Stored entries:
┄┄┄┄┄┄

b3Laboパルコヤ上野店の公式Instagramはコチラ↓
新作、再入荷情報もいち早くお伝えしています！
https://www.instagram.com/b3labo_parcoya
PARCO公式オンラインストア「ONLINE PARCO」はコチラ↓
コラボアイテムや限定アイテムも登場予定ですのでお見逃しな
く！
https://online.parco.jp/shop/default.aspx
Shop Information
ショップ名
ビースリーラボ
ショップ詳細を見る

┄┄┄┄┄┄

- **YOUR TASK**: Reproduce verbatim only the lines from the one holding "https://www.instagram.com/b3labo_parcoya" through the end of the records.

- **THE ANSWER**:
https://www.instagram.com/b3labo_parcoya
PARCO公式オンラインストア「ONLINE PARCO」はコチラ↓
コラボアイテムや限定アイテムも登場予定ですのでお見逃しな
く！
https://online.parco.jp/shop/default.aspx
Shop Information
ショップ名
ビースリーラボ
ショップ詳細を見る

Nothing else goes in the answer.